Arundel inhabitants living near the River sometimes took communion at the new Kennebunk Meeting House even though it was not officially their parish. Richard and Mabel Boothby were highly indignant that such informal attendance should be permitted. Daniel Remich wrote in his History of Kennebunk, “They looked upon it as presumptuous, and a great offense, and were unwilling to countenance such aberration from duty by communing with them.” The Boothbys refused to attend the church they had fought so hard to establish.
Once Richard and Mabel were assured that they would no longer be required to break bread with people from Arundel they renewed their membership in the church. Perhaps they were influenced to return by the loss of five of their children during the 1754 throat distemper epidemic in Kennebunk.

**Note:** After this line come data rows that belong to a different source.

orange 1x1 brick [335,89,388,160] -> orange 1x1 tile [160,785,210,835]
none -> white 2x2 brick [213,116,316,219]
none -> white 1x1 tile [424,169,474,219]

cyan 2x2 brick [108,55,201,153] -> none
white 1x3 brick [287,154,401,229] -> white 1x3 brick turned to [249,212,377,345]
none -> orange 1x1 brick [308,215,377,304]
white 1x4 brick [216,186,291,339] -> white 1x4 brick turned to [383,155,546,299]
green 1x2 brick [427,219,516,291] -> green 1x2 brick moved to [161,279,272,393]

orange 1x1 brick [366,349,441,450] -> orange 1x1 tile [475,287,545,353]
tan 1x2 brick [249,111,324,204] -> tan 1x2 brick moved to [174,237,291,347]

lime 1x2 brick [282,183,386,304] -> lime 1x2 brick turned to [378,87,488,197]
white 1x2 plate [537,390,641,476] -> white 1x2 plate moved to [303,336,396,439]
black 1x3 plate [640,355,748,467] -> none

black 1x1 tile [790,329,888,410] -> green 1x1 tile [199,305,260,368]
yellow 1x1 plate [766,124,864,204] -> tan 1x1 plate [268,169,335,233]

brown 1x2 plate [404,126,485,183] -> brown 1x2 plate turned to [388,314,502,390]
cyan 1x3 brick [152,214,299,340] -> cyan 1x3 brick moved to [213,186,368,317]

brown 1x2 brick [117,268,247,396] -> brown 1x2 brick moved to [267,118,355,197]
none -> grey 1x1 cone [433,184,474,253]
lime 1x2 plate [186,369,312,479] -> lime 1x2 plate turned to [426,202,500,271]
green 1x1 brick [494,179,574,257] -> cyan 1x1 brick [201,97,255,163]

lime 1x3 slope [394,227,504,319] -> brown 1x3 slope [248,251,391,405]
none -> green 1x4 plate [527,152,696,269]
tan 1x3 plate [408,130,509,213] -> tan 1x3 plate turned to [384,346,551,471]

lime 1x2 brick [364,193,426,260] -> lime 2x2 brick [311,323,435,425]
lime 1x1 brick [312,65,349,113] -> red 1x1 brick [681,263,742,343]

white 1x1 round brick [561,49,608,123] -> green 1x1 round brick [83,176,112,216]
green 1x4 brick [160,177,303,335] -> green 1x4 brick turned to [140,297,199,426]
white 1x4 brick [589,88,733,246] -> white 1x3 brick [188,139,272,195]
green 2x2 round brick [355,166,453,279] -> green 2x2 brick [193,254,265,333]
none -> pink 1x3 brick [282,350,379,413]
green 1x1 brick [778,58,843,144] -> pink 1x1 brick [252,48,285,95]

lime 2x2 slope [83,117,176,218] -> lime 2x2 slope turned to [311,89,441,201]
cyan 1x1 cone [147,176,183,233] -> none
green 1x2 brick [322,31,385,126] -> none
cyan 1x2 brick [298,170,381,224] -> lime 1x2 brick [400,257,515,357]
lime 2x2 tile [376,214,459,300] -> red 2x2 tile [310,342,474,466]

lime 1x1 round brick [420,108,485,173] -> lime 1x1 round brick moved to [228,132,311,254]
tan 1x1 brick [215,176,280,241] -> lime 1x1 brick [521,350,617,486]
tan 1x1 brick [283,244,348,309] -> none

When the building of a new church was proposed in 1767 Richard Boothby was one of the few who opposed it. For one reason or another, the new church building was not completed until after both Richard and Mabel had passed.
Richard Boothby died in Jan 2, 1782. His funeral was every bit as elaborate as his wealthy father in-law, Jonathan Littlefield’s had been though the Boothbys were much less able to afford such extravagance. Special black gloves were ordered from Boston for the ladies and the pall bearers along with yards and yards of fabric and ribbon. Proud Mabel lived to be 96 years old.
Pioneers Mabel and Richard Boothby were progenitors of a large and estimable Kennebunk family. Author Kenneth Roberts found Mabel’s story so compelling he used her as a character in his historical fiction.